Papers¶

Essential papers for LLM engineering. Organized by topic. Each entry: title, year, one-line summary, and why it matters for practitioners.

Foundations¶

Attention Is All You Need (Vaswani et al., 2017) The transformer paper. Self-attention, positional encoding, encoder-decoder architecture. Why read it: Every modern LLM is built on this. Understanding multi-head attention explains why longer contexts are harder and why attention patterns matter.

BERT: Pre-training of Deep Bidirectional Transformers (Devlin et al., 2018) Bidirectional transformer pre-training with MLM and NSP objectives. Why read it: BERT's fine-tuning paradigm — pre-train on general data, fine-tune on task-specific data — is still the dominant approach.

Language Models are Few-Shot Learners (Brown et al., 2020, GPT-3) Demonstrates emergent in-context learning: LLMs can perform tasks with just a few examples in the prompt. Why read it: Explains why few-shot prompting works and sets expectations for prompt engineering.

RAG and Retrieval¶

Retrieval-Augmented Generation for Knowledge-Intensive NLP Tasks (Lewis et al., 2020) The original RAG paper: combining parametric knowledge (LLM) with non-parametric retrieval (dense index). Why read it: The conceptual foundation for every RAG system you'll build.

RAGAS: Automated Evaluation of Retrieval Augmented Generation (Es et al., 2023) Introduces faithfulness, answer relevancy, context recall, and context precision metrics computed without human annotation. Why read it: The go-to evaluation framework for RAG — if you're building RAG, you need to know this.

Self-RAG: Learning to Retrieve, Generate and Critique (Asai et al., 2023) Model learns when to retrieve (not always), generates its own retrieval decisions, and critiques its outputs. Why read it: Advanced RAG technique; explains the "retrieval on demand" pattern.

Fine-Tuning and PEFT¶

LoRA: Low-Rank Adaptation of Large Language Models (Hu et al., 2021) Fine-tune only low-rank decomposition matrices instead of full weight updates. Why read it: LoRA is the default fine-tuning method for practitioners. Understanding rank r and alpha directly affects your training decisions.

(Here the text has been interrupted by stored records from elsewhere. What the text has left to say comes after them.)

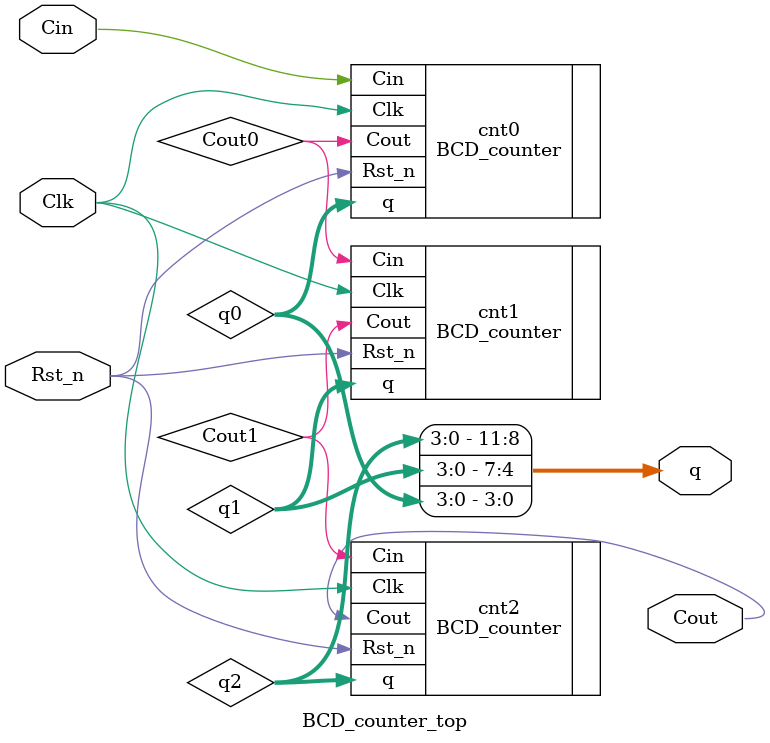
<source format=v>
module BCD_counter_top(Clk, Cin, Rst_n, Cout, q);

	input Clk;		// 计数时钟
	input Cin;		// 进位输入
	input Rst_n;	// 复位
	
	output Cout;	// 进位输出
	output [11:0]q;// 计数输出
	
	wire Cout0;
	wire Cout1;
	
	wire [3:0] q0, q1, q2;
	
	//reg [3:0]cnt;	// 计数寄存器

	assign q = {q2,q1,q0};	// 位拼接
	
	BCD_counter cnt0(
					.Clk(Clk), 
					.Cin(Cin), 
					.Rst_n(Rst_n), 
					.Cout(Cout0), 
					.q(q0)
	);
	
	BCD_counter cnt1(
					.Clk(Clk), 
					.Cin(Cout0), 
					.Rst_n(Rst_n), 
					.Cout(Cout1), 
					.q(q1)
	);
	
	BCD_counter cnt2(
					.Clk(Clk), 
					.Cin(Cout1), 
					.Rst_n(Rst_n), 
					.Cout(Cout), 
					.q(q2)
	);
	
	
endmodule

</source>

QLoRA: Efficient Finetuning of Quantized LLMs (Dettmers et al., 2023) 4-bit NF4 quantization + LoRA + paged optimizer = fine-tune 65B models on a single 48GB GPU. Why read it: If you're fine-tuning any model > 1B params, you're using QLoRA. The paper explains why NF4 is better than FP4.

Agents and Reasoning¶

ReAct: Synergizing Reasoning and Acting in Language Models (Yao et al., 2022) Interleaving chain-of-thought reasoning with tool use actions. Why read it: The conceptual basis for most LLM agent frameworks including LangGraph.

Chain-of-Thought Prompting Elicits Reasoning in Large Language Models (Wei et al., 2022) Adding "Let's think step by step" significantly improves reasoning on math and logic tasks. Why read it: The empirical basis for CoT prompting — explains when and why it helps.

Evaluation and Safety¶

Evaluating Large Language Models: A Comprehensive Survey (Chang et al., 2023) Survey of evaluation frameworks, benchmarks, and metrics across capability, alignment, and safety. Why read it: Gives you vocabulary and frameworks for building your own evaluation systems.

Constitutional AI: Harmlessness from AI Feedback (Bai et al., 2022, Anthropic) Train models to follow a set of principles using AI-generated feedback instead of human labels. Why read it: Explains the RLAIF approach used in modern safety-aligned models.